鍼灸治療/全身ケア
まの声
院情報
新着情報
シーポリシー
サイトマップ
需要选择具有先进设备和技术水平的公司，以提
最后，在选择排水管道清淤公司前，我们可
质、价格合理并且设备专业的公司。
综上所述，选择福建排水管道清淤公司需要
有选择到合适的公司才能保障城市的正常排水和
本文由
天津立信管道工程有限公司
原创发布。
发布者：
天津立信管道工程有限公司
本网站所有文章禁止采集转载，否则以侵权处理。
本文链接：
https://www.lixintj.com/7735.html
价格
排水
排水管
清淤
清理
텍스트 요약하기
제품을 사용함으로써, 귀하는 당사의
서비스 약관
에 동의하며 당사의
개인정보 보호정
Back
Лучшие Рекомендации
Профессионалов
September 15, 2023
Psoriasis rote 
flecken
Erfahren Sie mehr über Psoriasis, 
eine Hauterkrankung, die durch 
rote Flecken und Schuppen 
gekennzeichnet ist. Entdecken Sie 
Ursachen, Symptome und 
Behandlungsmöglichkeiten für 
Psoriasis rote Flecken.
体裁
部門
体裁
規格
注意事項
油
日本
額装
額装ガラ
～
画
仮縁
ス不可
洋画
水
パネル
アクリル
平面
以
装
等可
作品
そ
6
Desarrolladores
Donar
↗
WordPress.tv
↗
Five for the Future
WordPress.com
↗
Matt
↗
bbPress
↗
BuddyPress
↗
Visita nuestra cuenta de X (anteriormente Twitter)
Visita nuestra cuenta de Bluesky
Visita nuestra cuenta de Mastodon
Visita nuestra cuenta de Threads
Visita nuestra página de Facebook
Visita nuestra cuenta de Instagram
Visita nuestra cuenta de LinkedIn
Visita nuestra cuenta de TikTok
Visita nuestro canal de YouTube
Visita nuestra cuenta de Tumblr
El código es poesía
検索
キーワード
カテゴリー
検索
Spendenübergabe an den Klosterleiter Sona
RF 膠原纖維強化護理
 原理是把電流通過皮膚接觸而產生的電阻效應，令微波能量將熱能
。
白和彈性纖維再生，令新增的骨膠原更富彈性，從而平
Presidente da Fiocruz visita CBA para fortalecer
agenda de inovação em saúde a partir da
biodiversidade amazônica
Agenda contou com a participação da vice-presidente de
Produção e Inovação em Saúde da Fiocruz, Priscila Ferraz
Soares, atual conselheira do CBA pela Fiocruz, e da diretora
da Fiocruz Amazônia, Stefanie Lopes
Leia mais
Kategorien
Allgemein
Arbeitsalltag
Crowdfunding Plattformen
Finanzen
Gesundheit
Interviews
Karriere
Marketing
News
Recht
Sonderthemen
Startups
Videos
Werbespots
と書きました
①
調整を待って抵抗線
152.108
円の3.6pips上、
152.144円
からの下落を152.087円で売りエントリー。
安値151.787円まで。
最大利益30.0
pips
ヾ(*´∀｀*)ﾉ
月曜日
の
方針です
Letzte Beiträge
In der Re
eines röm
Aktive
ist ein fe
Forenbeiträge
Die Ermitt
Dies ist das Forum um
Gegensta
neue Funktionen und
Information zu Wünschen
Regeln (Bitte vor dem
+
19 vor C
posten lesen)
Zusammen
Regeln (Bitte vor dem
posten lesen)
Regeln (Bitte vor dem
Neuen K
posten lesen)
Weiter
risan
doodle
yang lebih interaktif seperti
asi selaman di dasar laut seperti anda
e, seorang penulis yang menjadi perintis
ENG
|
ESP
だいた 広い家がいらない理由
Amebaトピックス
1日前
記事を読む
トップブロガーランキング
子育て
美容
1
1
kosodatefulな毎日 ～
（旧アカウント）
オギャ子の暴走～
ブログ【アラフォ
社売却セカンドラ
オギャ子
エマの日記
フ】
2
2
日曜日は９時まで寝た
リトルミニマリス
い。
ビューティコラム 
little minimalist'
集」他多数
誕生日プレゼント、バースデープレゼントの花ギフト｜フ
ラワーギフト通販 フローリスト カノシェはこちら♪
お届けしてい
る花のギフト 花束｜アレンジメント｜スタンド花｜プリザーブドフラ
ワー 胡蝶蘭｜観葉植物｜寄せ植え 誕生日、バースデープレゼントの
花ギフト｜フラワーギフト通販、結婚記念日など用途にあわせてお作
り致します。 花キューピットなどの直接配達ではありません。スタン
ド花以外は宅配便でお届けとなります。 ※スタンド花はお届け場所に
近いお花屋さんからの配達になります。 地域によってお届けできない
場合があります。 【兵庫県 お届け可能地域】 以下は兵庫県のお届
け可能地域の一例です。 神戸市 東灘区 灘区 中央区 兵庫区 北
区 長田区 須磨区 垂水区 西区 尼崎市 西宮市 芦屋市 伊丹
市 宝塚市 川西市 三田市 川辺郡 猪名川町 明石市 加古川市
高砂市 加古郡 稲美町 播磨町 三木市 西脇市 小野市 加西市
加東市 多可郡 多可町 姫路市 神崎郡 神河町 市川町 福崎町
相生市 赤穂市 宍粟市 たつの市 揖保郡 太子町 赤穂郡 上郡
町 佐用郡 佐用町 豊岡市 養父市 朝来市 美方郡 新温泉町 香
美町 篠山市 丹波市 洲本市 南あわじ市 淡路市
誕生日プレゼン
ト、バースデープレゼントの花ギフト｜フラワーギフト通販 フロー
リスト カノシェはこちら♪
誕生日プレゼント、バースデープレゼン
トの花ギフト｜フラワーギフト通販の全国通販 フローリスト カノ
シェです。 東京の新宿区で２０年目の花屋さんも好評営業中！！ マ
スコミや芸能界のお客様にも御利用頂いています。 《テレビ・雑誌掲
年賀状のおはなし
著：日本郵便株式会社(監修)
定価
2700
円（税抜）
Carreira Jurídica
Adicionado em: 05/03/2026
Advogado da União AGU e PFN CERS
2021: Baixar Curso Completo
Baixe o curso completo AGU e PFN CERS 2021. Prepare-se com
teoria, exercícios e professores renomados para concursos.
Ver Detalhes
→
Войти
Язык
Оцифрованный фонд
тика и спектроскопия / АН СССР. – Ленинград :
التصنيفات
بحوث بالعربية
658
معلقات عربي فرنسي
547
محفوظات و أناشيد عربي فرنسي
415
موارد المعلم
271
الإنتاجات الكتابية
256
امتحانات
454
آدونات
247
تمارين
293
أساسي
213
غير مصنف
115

......

**Problem statement**
Your task is to output the full set of records exactly as presented.

**Exercise response**
鍼灸治療/全身ケア
まの声
院情報
新着情報
シーポリシー
サイトマップ
需要选择具有先进设备和技术水平的公司，以提
最后，在选择排水管道清淤公司前，我们可
质、价格合理并且设备专业的公司。
综上所述，选择福建排水管道清淤公司需要
有选择到合适的公司才能保障城市的正常排水和
本文由
天津立信管道工程有限公司
原创发布。
发布者：
天津立信管道工程有限公司
本网站所有文章禁止采集转载，否则以侵权处理。
本文链接：
https://www.lixintj.com/7735.html
价格
排水
排水管
清淤
清理
텍스트 요약하기
제품을 사용함으로써, 귀하는 당사의
서비스 약관
에 동의하며 당사의
개인정보 보호정
Back
Лучшие Рекомендации
Профессионалов
September 15, 2023
Psoriasis rote 
flecken
Erfahren Sie mehr über Psoriasis, 
eine Hauterkrankung, die durch 
rote Flecken und Schuppen 
gekennzeichnet ist. Entdecken Sie 
Ursachen, Symptome und 
Behandlungsmöglichkeiten für 
Psoriasis rote Flecken.
体裁
部門
体裁
規格
注意事項
油
日本
額装
額装ガラ
～
画
仮縁
ス不可
洋画
水
パネル
アクリル
平面
以
装
等可
作品
そ
6
Desarrolladores
Donar
↗
WordPress.tv
↗
Five for the Future
WordPress.com
↗
Matt
↗
bbPress
↗
BuddyPress
↗
Visita nuestra cuenta de X (anteriormente Twitter)
Visita nuestra cuenta de Bluesky
Visita nuestra cuenta de Mastodon
Visita nuestra cuenta de Threads
Visita nuestra página de Facebook
Visita nuestra cuenta de Instagram
Visita nuestra cuenta de LinkedIn
Visita nuestra cuenta de TikTok
Visita nuestro canal de YouTube
Visita nuestra cuenta de Tumblr
El código es poesía
検索
キーワード
カテゴリー
検索
Spendenübergabe an den Klosterleiter Sona
RF 膠原纖維強化護理
 原理是把電流通過皮膚接觸而產生的電阻效應，令微波能量將熱能
。
白和彈性纖維再生，令新增的骨膠原更富彈性，從而平
Presidente da Fiocruz visita CBA para fortalecer
agenda de inovação em saúde a partir da
biodiversidade amazônica
Agenda contou com a participação da vice-presidente de
Produção e Inovação em Saúde da Fiocruz, Priscila Ferraz
Soares, atual conselheira do CBA pela Fiocruz, e da diretora
da Fiocruz Amazônia, Stefanie Lopes
Leia mais
Kategorien
Allgemein
Arbeitsalltag
Crowdfunding Plattformen
Finanzen
Gesundheit
Interviews
Karriere
Marketing
News
Recht
Sonderthemen
Startups
Videos
Werbespots
と書きました
①
調整を待って抵抗線
152.108
円の3.6pips上、
152.144円
からの下落を152.087円で売りエントリー。
安値151.787円まで。
最大利益30.0
pips
ヾ(*´∀｀*)ﾉ
月曜日
の
方針です
Letzte Beiträge
In der Re
eines röm
Aktive
ist ein fe
Forenbeiträge
Die Ermitt
Dies ist das Forum um
Gegensta
neue Funktionen und
Information zu Wünschen
Regeln (Bitte vor dem
+
19 vor C
posten lesen)
Zusammen
Regeln (Bitte vor dem
posten lesen)
Regeln (Bitte vor dem
Neuen K
posten lesen)
Weiter
risan
doodle
yang lebih interaktif seperti
asi selaman di dasar laut seperti anda
e, seorang penulis yang menjadi perintis
ENG
|
ESP
だいた 広い家がいらない理由
Amebaトピックス
1日前
記事を読む
トップブロガーランキング
子育て
美容
1
1
kosodatefulな毎日 ～
（旧アカウント）
オギャ子の暴走～
ブログ【アラフォ
社売却セカンドラ
オギャ子
エマの日記
フ】
2
2
日曜日は９時まで寝た
リトルミニマリス
い。
ビューティコラム 
little minimalist'
集」他多数
誕生日プレゼント、バースデープレゼントの花ギフト｜フ
ラワーギフト通販 フローリスト カノシェはこちら♪
お届けしてい
る花のギフト 花束｜アレンジメント｜スタンド花｜プリザーブドフラ
ワー 胡蝶蘭｜観葉植物｜寄せ植え 誕生日、バースデープレゼントの
花ギフト｜フラワーギフト通販、結婚記念日など用途にあわせてお作
り致します。 花キューピットなどの直接配達ではありません。スタン
ド花以外は宅配便でお届けとなります。 ※スタンド花はお届け場所に
近いお花屋さんからの配達になります。 地域によってお届けできない
場合があります。 【兵庫県 お届け可能地域】 以下は兵庫県のお届
け可能地域の一例です。 神戸市 東灘区 灘区 中央区 兵庫区 北
区 長田区 須磨区 垂水区 西区 尼崎市 西宮市 芦屋市 伊丹
市 宝塚市 川西市 三田市 川辺郡 猪名川町 明石市 加古川市
高砂市 加古郡 稲美町 播磨町 三木市 西脇市 小野市 加西市
加東市 多可郡 多可町 姫路市 神崎郡 神河町 市川町 福崎町
相生市 赤穂市 宍粟市 たつの市 揖保郡 太子町 赤穂郡 上郡
町 佐用郡 佐用町 豊岡市 養父市 朝来市 美方郡 新温泉町 香
美町 篠山市 丹波市 洲本市 南あわじ市 淡路市
誕生日プレゼン
ト、バースデープレゼントの花ギフト｜フラワーギフト通販 フロー
リスト カノシェはこちら♪
誕生日プレゼント、バースデープレゼン
トの花ギフト｜フラワーギフト通販の全国通販 フローリスト カノ
シェです。 東京の新宿区で２０年目の花屋さんも好評営業中！！ マ
スコミや芸能界のお客様にも御利用頂いています。 《テレビ・雑誌掲
年賀状のおはなし
著：日本郵便株式会社(監修)
定価
2700
円（税抜）
Carreira Jurídica
Adicionado em: 05/03/2026
Advogado da União AGU e PFN CERS
2021: Baixar Curso Completo
Baixe o curso completo AGU e PFN CERS 2021. Prepare-se com
teoria, exercícios e professores renomados para concursos.
Ver Detalhes
→
Войти
Язык
Оцифрованный фонд
тика и спектроскопия / АН СССР. – Ленинград :
التصنيفات
بحوث بالعربية
658
معلقات عربي فرنسي
547
محفوظات و أناشيد عربي فرنسي
415
موارد المعلم
271
الإنتاجات الكتابية
256
امتحانات
454
آدونات
247
تمارين
293
أساسي
213
غير مصنف
115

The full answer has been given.